__Input material__.
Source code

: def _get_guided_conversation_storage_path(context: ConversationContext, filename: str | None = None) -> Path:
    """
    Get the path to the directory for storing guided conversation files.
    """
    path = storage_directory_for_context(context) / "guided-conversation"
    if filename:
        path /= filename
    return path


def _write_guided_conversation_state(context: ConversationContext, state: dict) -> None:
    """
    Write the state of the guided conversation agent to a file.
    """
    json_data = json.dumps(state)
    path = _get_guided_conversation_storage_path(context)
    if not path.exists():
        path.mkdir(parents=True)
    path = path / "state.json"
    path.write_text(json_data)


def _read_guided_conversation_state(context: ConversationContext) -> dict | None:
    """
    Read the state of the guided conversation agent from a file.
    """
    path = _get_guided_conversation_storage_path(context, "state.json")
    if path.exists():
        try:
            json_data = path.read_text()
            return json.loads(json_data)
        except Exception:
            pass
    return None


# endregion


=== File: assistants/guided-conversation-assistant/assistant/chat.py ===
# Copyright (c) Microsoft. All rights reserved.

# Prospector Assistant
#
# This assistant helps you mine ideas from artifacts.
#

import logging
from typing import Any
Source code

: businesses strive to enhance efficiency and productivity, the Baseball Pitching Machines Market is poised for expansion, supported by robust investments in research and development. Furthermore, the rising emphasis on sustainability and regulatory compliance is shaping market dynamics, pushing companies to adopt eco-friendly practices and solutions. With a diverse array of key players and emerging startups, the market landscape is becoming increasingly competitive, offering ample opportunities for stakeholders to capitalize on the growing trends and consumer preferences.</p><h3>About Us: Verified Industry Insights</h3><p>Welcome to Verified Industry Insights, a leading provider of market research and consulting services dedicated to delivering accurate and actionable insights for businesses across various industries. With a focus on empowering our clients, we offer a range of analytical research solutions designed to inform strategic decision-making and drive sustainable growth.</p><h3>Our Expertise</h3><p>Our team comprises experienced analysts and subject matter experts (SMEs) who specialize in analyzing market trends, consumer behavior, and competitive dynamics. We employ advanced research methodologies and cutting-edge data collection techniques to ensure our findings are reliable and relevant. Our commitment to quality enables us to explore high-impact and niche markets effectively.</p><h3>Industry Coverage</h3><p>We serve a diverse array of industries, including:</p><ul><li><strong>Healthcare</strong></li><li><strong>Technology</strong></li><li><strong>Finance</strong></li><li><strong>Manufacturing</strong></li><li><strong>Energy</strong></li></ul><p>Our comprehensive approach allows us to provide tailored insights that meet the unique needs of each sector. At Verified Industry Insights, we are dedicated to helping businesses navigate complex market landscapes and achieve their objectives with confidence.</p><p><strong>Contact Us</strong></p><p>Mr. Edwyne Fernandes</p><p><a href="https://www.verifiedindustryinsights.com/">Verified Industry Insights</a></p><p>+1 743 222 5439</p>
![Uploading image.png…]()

__Exercise brief__. Each line of the records with the word "ConversationContext" in it is to be copied.

__Solved problem__.
: def _get_guided_conversation_storage_path(context: ConversationContext, filename: str | None = None) -> Path:
def _write_guided_conversation_state(context: ConversationContext, state: dict) -> None:
def _read_guided_conversation_state(context: ConversationContext) -> dict | None:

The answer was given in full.